In the early stages of our careers, patients will often stand out. If familiarity breeds contempt, then rarity breeds enthusiasm. Our eager thirst for knowledge as medical students would often see us seeking out additional time on the wards: after all, the pathology is in the patient, not just the textbook.

As we progress through our studies, the novelty gives way to a perpetual sense of de ja vu. The name changes, but the story has been heard before. You begin to second-guess what comes next. Like some kind of internal game of clinical Bingo, you tick off the signs…

’Coughing up blood’ –  check.

’Weight loss’ – check.

’Smoker for decades’ – check.

’Lung cancer’ – full house.

A strange glee emanates from what is often terrible news for another. Confidence verges on arrogance, negating the misery which envelopes the diagnosis. Youth brings with it a sense of immortality, of misplaced invulnerability. One patient taught me that none of us are immune.

 

A twenty-nine year old male, recently married, with an exciting future presented to his GP.

’I’ve found a lump,’ he said, ’in my neck.’

Questions and answers were exchanged. The patient converting his feelings into words and gestures, translated in the mind of the doctor to patterns and pathology. A complex transaction, replete with nuance and ambiguity.

’We’ll get you seen within the fortnight,’ replied the doctor. ’We’ll get a scan whilst we’re waiting.’

Both impressed and anxious with the speed of response, the patient soon found himself in a waiting room with row upon row of life’s rich tapestry – some patiently waiting, some complaining fruitlessly to the browbeaten receptionist – all the action punctuated by the scurrying of staff and the ferrying of patients.

A scan followed, poker-faced radiologists muttered a few spoilers about the possible diagnosis, and back into the system the patient plunged. A case history, a hospital number, a set of notes, and somewhere amongst that a person.

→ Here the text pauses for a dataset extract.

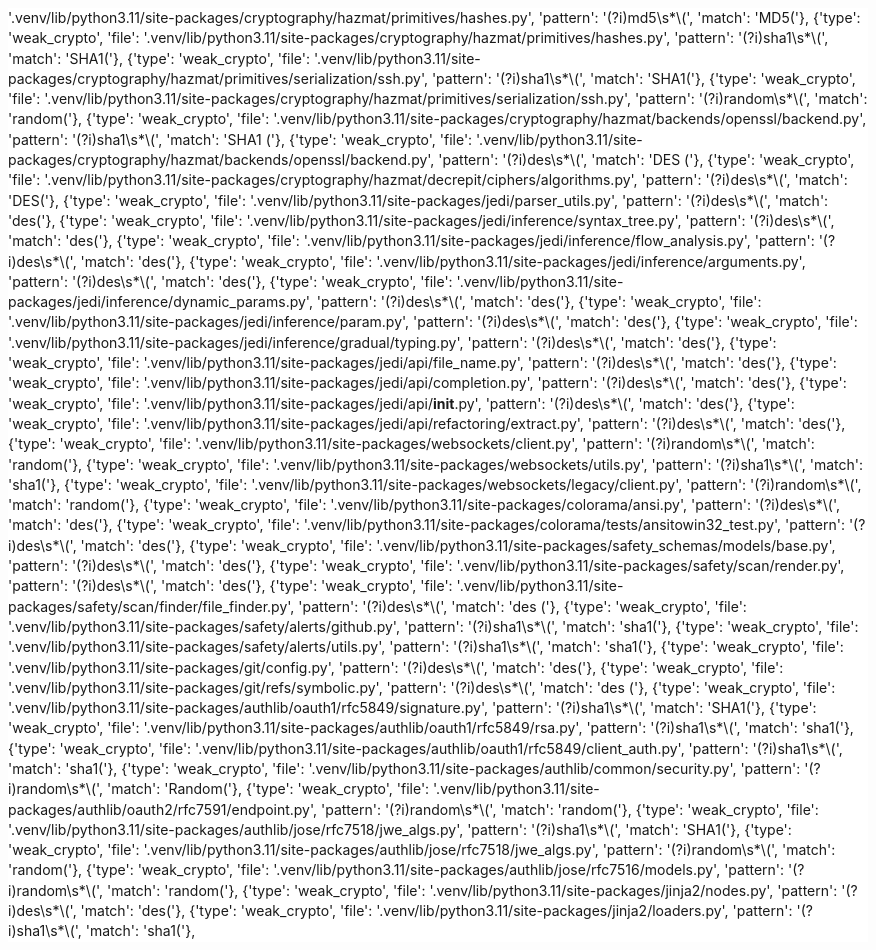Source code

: '.venv/lib/python3.11/site-packages/cryptography/hazmat/primitives/hashes.py', 'pattern': '(?i)md5\\s*\\(', 'match': 'MD5('}, {'type': 'weak_crypto', 'file': '.venv/lib/python3.11/site-packages/cryptography/hazmat/primitives/hashes.py', 'pattern': '(?i)sha1\\s*\\(', 'match': 'SHA1('}, {'type': 'weak_crypto', 'file': '.venv/lib/python3.11/site-packages/cryptography/hazmat/primitives/serialization/ssh.py', 'pattern': '(?i)sha1\\s*\\(', 'match': 'SHA1('}, {'type': 'weak_crypto', 'file': '.venv/lib/python3.11/site-packages/cryptography/hazmat/primitives/serialization/ssh.py', 'pattern': '(?i)random\\s*\\(', 'match': 'random('}, {'type': 'weak_crypto', 'file': '.venv/lib/python3.11/site-packages/cryptography/hazmat/backends/openssl/backend.py', 'pattern': '(?i)sha1\\s*\\(', 'match': 'SHA1 ('}, {'type': 'weak_crypto', 'file': '.venv/lib/python3.11/site-packages/cryptography/hazmat/backends/openssl/backend.py', 'pattern': '(?i)des\\s*\\(', 'match': 'DES ('}, {'type': 'weak_crypto', 'file': '.venv/lib/python3.11/site-packages/cryptography/hazmat/decrepit/ciphers/algorithms.py', 'pattern': '(?i)des\\s*\\(', 'match': 'DES('}, {'type': 'weak_crypto', 'file': '.venv/lib/python3.11/site-packages/jedi/parser_utils.py', 'pattern': '(?i)des\\s*\\(', 'match': 'des('}, {'type': 'weak_crypto', 'file': '.venv/lib/python3.11/site-packages/jedi/inference/syntax_tree.py', 'pattern': '(?i)des\\s*\\(', 'match': 'des('}, {'type': 'weak_crypto', 'file': '.venv/lib/python3.11/site-packages/jedi/inference/flow_analysis.py', 'pattern': '(?i)des\\s*\\(', 'match': 'des('}, {'type': 'weak_crypto', 'file': '.venv/lib/python3.11/site-packages/jedi/inference/arguments.py', 'pattern': '(?i)des\\s*\\(', 'match': 'des('}, {'type': 'weak_crypto', 'file': '.venv/lib/python3.11/site-packages/jedi/inference/dynamic_params.py', 'pattern': '(?i)des\\s*\\(', 'match': 'des('}, {'type': 'weak_crypto', 'file': '.venv/lib/python3.11/site-packages/jedi/inference/param.py', 'pattern': '(?i)des\\s*\\(', 'match': 'des('}, {'type': 'weak_crypto', 'file': '.venv/lib/python3.11/site-packages/jedi/inference/gradual/typing.py', 'pattern': '(?i)des\\s*\\(', 'match': 'des('}, {'type': 'weak_crypto', 'file': '.venv/lib/python3.11/site-packages/jedi/api/file_name.py', 'pattern': '(?i)des\\s*\\(', 'match': 'des('}, {'type': 'weak_crypto', 'file': '.venv/lib/python3.11/site-packages/jedi/api/completion.py', 'pattern': '(?i)des\\s*\\(', 'match': 'des('}, {'type': 'weak_crypto', 'file': '.venv/lib/python3.11/site-packages/jedi/api/__init__.py', 'pattern': '(?i)des\\s*\\(', 'match': 'des('}, {'type': 'weak_crypto', 'file': '.venv/lib/python3.11/site-packages/jedi/api/refactoring/extract.py', 'pattern': '(?i)des\\s*\\(', 'match': 'des('}, {'type': 'weak_crypto', 'file': '.venv/lib/python3.11/site-packages/websockets/client.py', 'pattern': '(?i)random\\s*\\(', 'match': 'random('}, {'type': 'weak_crypto', 'file': '.venv/lib/python3.11/site-packages/websockets/utils.py', 'pattern': '(?i)sha1\\s*\\(', 'match': 'sha1('}, {'type': 'weak_crypto', 'file': '.venv/lib/python3.11/site-packages/websockets/legacy/client.py', 'pattern': '(?i)random\\s*\\(', 'match': 'random('}, {'type': 'weak_crypto', 'file': '.venv/lib/python3.11/site-packages/colorama/ansi.py', 'pattern': '(?i)des\\s*\\(', 'match': 'des('}, {'type': 'weak_crypto', 'file': '.venv/lib/python3.11/site-packages/colorama/tests/ansitowin32_test.py', 'pattern': '(?i)des\\s*\\(', 'match': 'des('}, {'type': 'weak_crypto', 'file': '.venv/lib/python3.11/site-packages/safety_schemas/models/base.py', 'pattern': '(?i)des\\s*\\(', 'match': 'des('}, {'type': 'weak_crypto', 'file': '.venv/lib/python3.11/site-packages/safety/scan/render.py', 'pattern': '(?i)des\\s*\\(', 'match': 'des('}, {'type': 'weak_crypto', 'file': '.venv/lib/python3.11/site-packages/safety/scan/finder/file_finder.py', 'pattern': '(?i)des\\s*\\(', 'match': 'des ('}, {'type': 'weak_crypto', 'file': '.venv/lib/python3.11/site-packages/safety/alerts/github.py', 'pattern': '(?i)sha1\\s*\\(', 'match': 'sha1('}, {'type': 'weak_crypto', 'file': '.venv/lib/python3.11/site-packages/safety/alerts/utils.py', 'pattern': '(?i)sha1\\s*\\(', 'match': 'sha1('}, {'type': 'weak_crypto', 'file': '.venv/lib/python3.11/site-packages/git/config.py', 'pattern': '(?i)des\\s*\\(', 'match': 'des('}, {'type': 'weak_crypto', 'file': '.venv/lib/python3.11/site-packages/git/refs/symbolic.py', 'pattern': '(?i)des\\s*\\(', 'match': 'des ('}, {'type': 'weak_crypto', 'file': '.venv/lib/python3.11/site-packages/authlib/oauth1/rfc5849/signature.py', 'pattern': '(?i)sha1\\s*\\(', 'match': 'SHA1('}, {'type': 'weak_crypto', 'file': '.venv/lib/python3.11/site-packages/authlib/oauth1/rfc5849/rsa.py', 'pattern': '(?i)sha1\\s*\\(', 'match': 'sha1('}, {'type': 'weak_crypto', 'file': '.venv/lib/python3.11/site-packages/authlib/oauth1/rfc5849/client_auth.py', 'pattern': '(?i)sha1\\s*\\(', 'match': 'sha1('}, {'type': 'weak_crypto', 'file': '.venv/lib/python3.11/site-packages/authlib/common/security.py', 'pattern': '(?i)random\\s*\\(', 'match': 'Random('}, {'type': 'weak_crypto', 'file': '.venv/lib/python3.11/site-packages/authlib/oauth2/rfc7591/endpoint.py', 'pattern': '(?i)random\\s*\\(', 'match': 'random('}, {'type': 'weak_crypto', 'file': '.venv/lib/python3.11/site-packages/authlib/jose/rfc7518/jwe_algs.py', 'pattern': '(?i)sha1\\s*\\(', 'match': 'SHA1('}, {'type': 'weak_crypto', 'file': '.venv/lib/python3.11/site-packages/authlib/jose/rfc7518/jwe_algs.py', 'pattern': '(?i)random\\s*\\(', 'match': 'random('}, {'type': 'weak_crypto', 'file': '.venv/lib/python3.11/site-packages/authlib/jose/rfc7516/models.py', 'pattern': '(?i)random\\s*\\(', 'match': 'random('}, {'type': 'weak_crypto', 'file': '.venv/lib/python3.11/site-packages/jinja2/nodes.py', 'pattern': '(?i)des\\s*\\(', 'match': 'des('}, {'type': 'weak_crypto', 'file': '.venv/lib/python3.11/site-packages/jinja2/loaders.py', 'pattern': '(?i)sha1\\s*\\(', 'match': 'sha1('},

The time to see the consultant soon arrived.

‘You’re going to need an operation, and by the looks of things pretty soon.’

The NHS moves with what feels like glacial speed. Rapid does not always mean good.

If it wasn’t obvious, the patient was me – one of the few cases for which I can safely break confidentiality. I had developed a thyroglossal cyst, The size of a golf ball, infected, and eroding through the front of my neck. After ultrasound and an ENT appointment, I was listed for surgery.

Being a patient surrounded by colleagues is an odd experience, but a reassuring one. Sitting on the other side of the consultation is daunting, but none the less gave me a little extra empathy that I might otherwise not have had.

We are either patients already, or will be soon. I’ve been taught that none of us are impervious to the misfortune of malady.